Chao Mae Tuptim Shrine

By Munira Mutaher
Photos from Google Images

Hopping onto the Bangkok Modern Terminal (BMT) at Phloem Chit after a long evening at Khao San, we headed towards Central Chidlom and on to Nai Lert Park. As soon as we turned down Soi Somkid, we were staring at what seemed like a never-ending alleyway with no lights. This was definitely no tourist attraction or busy area; the back streets of Soi Somkid is home to the Chao Mae Tuptim shrine. 

At the entrance of the park is a sign with the following: 

The origins of Chao Mae Tuptim are obscure. It can only be recalled that a spirit house was built by Nai Lert for the Spirit who was believed to reside in the large Sai (Ficus) tree.

The secret shrine of Chao Mae Tuptim.
The Chao Mae Tumptin goddess lies inside the spirit house surrounded by offerings of white-jasmine wreaths, incense sticks and a far-less conservative gift – what seemed to be a sea of mushrooms that turned out to be a garland wrapped, ribbon-tied penises of various materials. A word not usually associated or said in religious vicinities, in  the middle of the park the phallus-shaped gifts have been collected over the years amounting to thousands.

"Garland wrapped, ribbon-tied penises".

The background and history of the shrine remains relatively vague and one account claims that Chao Mae Tuptim was a Chinese deity who lived on an island in the South China Sea. When the Hainanese and Teochew Chinese began migrating to Thailand, those who lived near bodies of water erected a shrine to commemorate her and believed that she protected the fishermen and sailors. 

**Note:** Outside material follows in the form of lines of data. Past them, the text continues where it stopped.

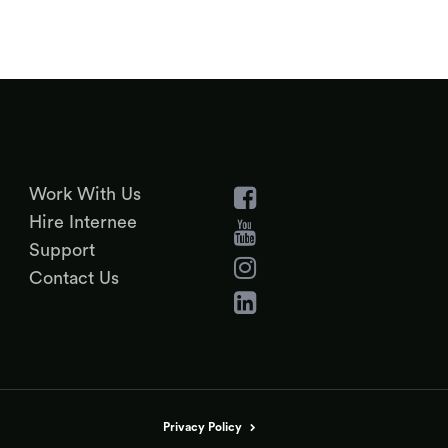
Work With Us
Hire Internee
Support
Contact Us
Privacy Policy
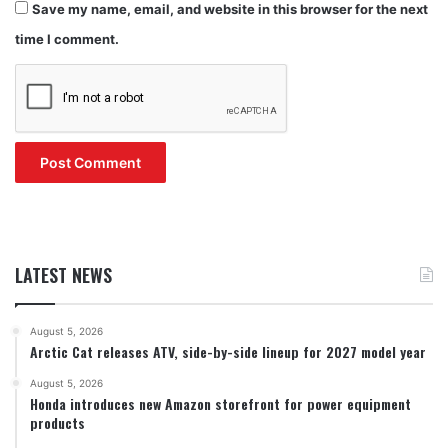
Save my name, email, and website in this browser for the next
time I comment.
LATEST NEWS
August 5, 2026
Arctic Cat releases ATV, side-by-side lineup for 2027 model year
August 5, 2026
Honda introduces new Amazon storefront for power equipment
products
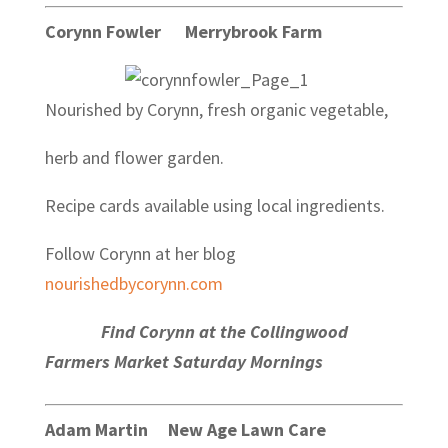
Corynn Fowler Merrybrook Farm
Nourished by Corynn, fresh organic vegetable,
herb and flower garden.
Recipe cards available using local ingredients.
Follow Corynn at her blog
nourishedbycorynn.com
Find Corynn at the Collingwood
Farmers Market Saturday Mornings
Adam Martin New Age Lawn Care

To understand the overdose of phallic shaped lingams, we heard of a legend where a worshipper became pregnant after making a request with offerings of flowers and incense sticks to the goddess at the Nai Lert park. As a token of thanks for her child, the woman had left a phallic offering and soon word got around about the success of her request. Other women who faced infertility then approached the shrine but instead of only bearing gifts of flowers and incense sticks, they brought phalluses. 

A woman holds flower offerings as she prays to the deity.
The phallus lingams are fabled to have its roots in the Hindu god, Shiva and phallic-shaped amulets are sold at markets for good luck and protection while some even believe it to have a positive effect on businesses.
According to the book, Spiritual abodes in Thailand, the spirit’s powers are said to be far broader granting all kinds of wishes such as winning the lottery or profitable businesses and in return it was believed she had a special preference for phallic objects. 

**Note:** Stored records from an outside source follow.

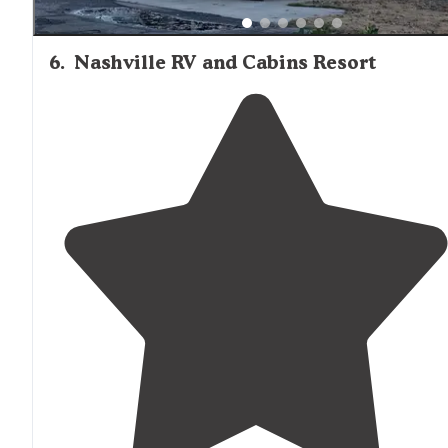
6
.
Nashville RV and Cabins Resort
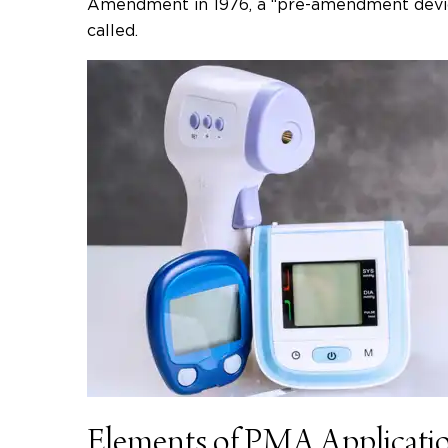
Amendment in 1976, a “pre-amendment devic
called.
Elements of PMA Applicati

From wooden carvings to large stone sculptures the shrine represents a female fertility spirit amongst many other things. This hidden shrine containing ‘obscure’ lingams is quite shocking given the polite and gentle nature of the Thai people. 

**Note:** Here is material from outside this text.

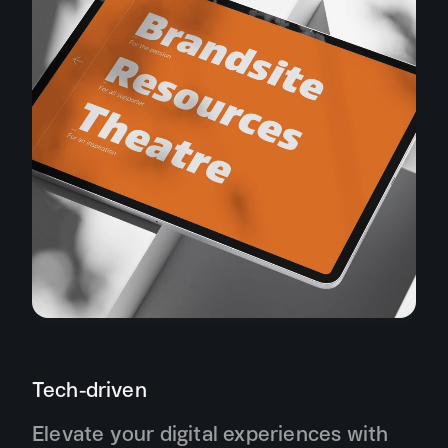
Tech-driven
Elevate your digital experiences with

Phallic shaped lingams that have accumulated over the years. 
Despite having to jump over gates and encounter dogs in an attempt to view the shrine, it is definitely one of the must-sees when visiting Bangkok as despite the usual tourist spots, it is the small unusual attractions that make Bangkok the unique city that it is. 

After hailing a cab as soon as we could, we jumped in and headed to the nearest road-side eatery to down a giant bowl of tom yam before returning to our temporary home, the Golden Palace Hotel.



Munira Mutaher, 19, is currently pursuing a Bachelor of Arts degree majoring in International Studies and Communications and has a weakness for perfected crème brûlée.